Sometime later, Appellant emerged from the bedroom and said to J.Y., “She’s waiting for you.” N.T. at 79. J.Y. went to the room and saw O.J. undressed, lying on the bed, either asleep or passed out. N.T. at 80. J.Y. asked Appellant for a ride home, and the two left A.A.’s house, with Appellant appearing in a good mood. N.T. at 80.
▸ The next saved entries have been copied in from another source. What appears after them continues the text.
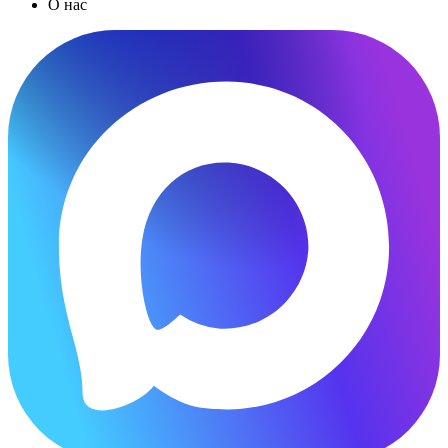
О нас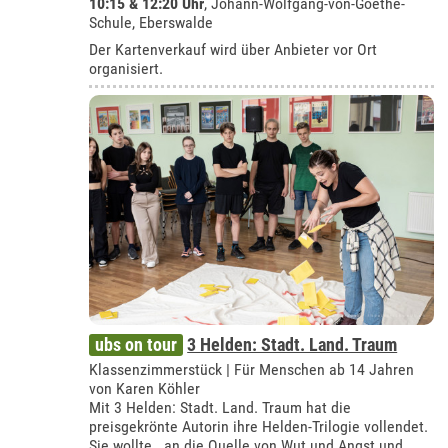
10:15 & 12:20 Uhr
,
Johann-Wolfgang-von-Goethe-
Schule, Eberswalde
Der Kartenverkauf wird über Anbieter vor Ort
organisiert.
ubs on tour
3 Helden: Stadt. Land. Traum
Klassenzimmerstück | Für Menschen ab 14 Jahren
von Karen Köhler
Mit 3 Helden: Stadt. Land. Traum hat die
preisgekrönte Autorin ihre Helden-Trilogie vollendet.
Sie wollte, „an die Quelle von Wut und Angst und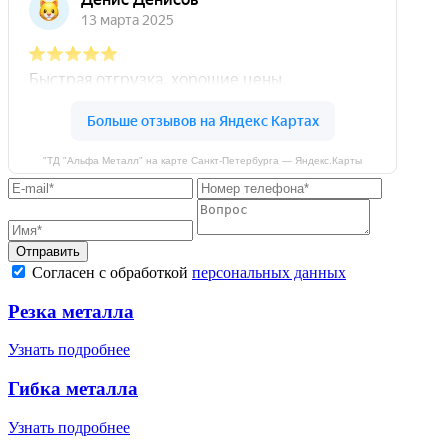
"ТД "Альфа Металл" на карте Санкт‑Петербурга — Яндекс.Карты
Отправить
Согласен с обработкой
персональных данных
Резка металла
Узнать подробнее
Гибка металла
Узнать подробнее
A.A. entered her bedroom and found O.J. passed out on the bed. N.T. at 138. The next morning, she confronted O.J. about her episode with Appellant, but O.J. denied having sex. N.T. at 138. O.J. testified that she remembered nothing about the night at A.A.’s house. N.T. at 99. Her ability to recall was limited to when

-2- J-S07013-25

she awoke the next morning lying in A.A.’s bed wearing only a bra. N.T. at 99.
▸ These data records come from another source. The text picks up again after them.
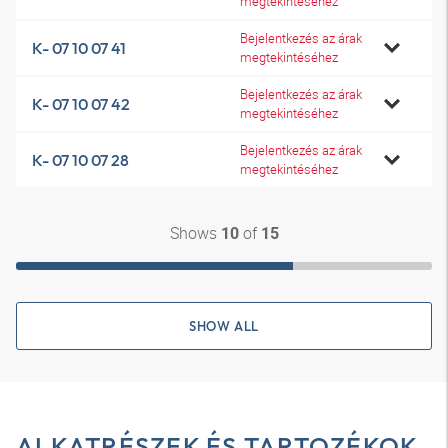
megtekintéséhez
Bejelentkezés az árak
K- 07 10 07 41
megtekintéséhez
Bejelentkezés az árak
K- 07 10 07 42
megtekintéséhez
Bejelentkezés az árak
K- 07 10 07 28
megtekintéséhez
Shows
of
10
15
SHOW ALL
ALKATRÉSZEK ÉS TARTOZÉKOK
Three years would elapse before O.J. discussed these events again. Specifically, in March 2020, she was undergoing hospitalization for mental health treatments when she shared the details of her encounter with Appellant. After agreeing to speak with police, she consented to a wiretap of a cellphone conversation with Appellant. N.T. at 101. Before the wiretap was arranged, however, Appellant contacted O.J. through Instagram. Their next communication, which was wiretapped, occurred through Facetime. During this conversation, Appellant admitted that he had sex with O.J. in the bedroom.[FN1] [FN1] The text conversation included O.J.’s lament to Appellant that he was old enough to know how drunk she was, that she was not in the right state of mind that night, and that he took advantage of her. When she stated, “That was my virginity that you took from me,” Appellant replied, “I feel bad as well because I was informed you was a virgin. How you think I feel about that?” N.T. at 108.
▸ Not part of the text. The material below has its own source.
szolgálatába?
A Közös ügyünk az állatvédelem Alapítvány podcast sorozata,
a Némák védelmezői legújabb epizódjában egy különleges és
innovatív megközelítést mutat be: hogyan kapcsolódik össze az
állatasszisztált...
By criminal information, Appellant was charged with one count of rape of an unconscious victim, 18 Pa.C.S. § 3122.1(a)(1), one count of aggravated indecent assault on person less than 16 years of age, 18 Pa.C.S. § 3125(a)(8), two counts of corruption of minors, 18 Pa.C.S. § 6301(a)(1)(i) and (ii), and one count of indecent assault on person less than 16 years of age, 18 Pa.C.S. § 3126(a)(8).

Commonwealth v. Nichols, 360 MDA 2022, 2022 WL 4590005, at *1-2 (Pa.

Super. filed Sep. 30, 2022) (unpublished mem.). At the conclusion of

Appellant’s trial, a jury found Appellant guilty on all counts. See id. at *3.

Appellant was classified as a sexually violent predator. See id. The trial court

sentenced Appellant to an aggregate term of seven to fifteen years of

incarceration. See id. On direct appeal, this Court affirmed Appellant’s

judgment of sentence. See id. at *6.

-3- J-S07013-25

On August 23, 2023, Appellant filed a timely counseled PCRA petition.

On December 12, 2023, the PCRA court notified Appellant of its intent to

dismiss the petition without a hearing pursuant to Pa.R.Crim.P. 907, and on

January 9, 2024, the PCRA court dismissed Appellant’s PCRA petition.

Thereafter, Appellant filed a timely appeal.2 Both the PCRA court and

Appellant complied with Pa.R.A.P. 1925.3

____________________________________________

2 Although Appellant was represented by counsel when he filed his pro se notice of appeal on February 1, 2024, the general prohibition against hybrid representation does not apply to a timely pro se notice of appeal. See Commonwealth v. Williams, 151 A.3d 621, 624 (Pa. Super. 2016) (explaining that because a notice of appeal protects constitutional rights, it is distinguishable from other filings that require counsel, and this Court is required to docket a pro se notice of appeal despite the appellant being represented by counsel). However, while the Lancaster County Clerk of Court indicated on the docket that the pro se notice of appeal was filed on February 1, 2024, it did not enter the notice of appeal on the docket, and it instead forwarded the pro se filing to Appellant’s counsel. See Pa.R.Crim.P. 576 Notice, 2/1/24. Appellant’s counsel filed a motion in the PCRA court arguing the application of Williams and asserted that Appellant’s pro se notice of appeal should have been entered on the docket and deemed a timely filed notice of appeal. Motion, 6/3/24. In an order filed on June 11, 2024, the PCRA court agreed, and Appellant’s notice of appeal was entered on the docket. Order, 6/11/24. Because Appellant’s pro se notice of appeal was timely filed, we conclude that appellate jurisdiction is properly before this Court.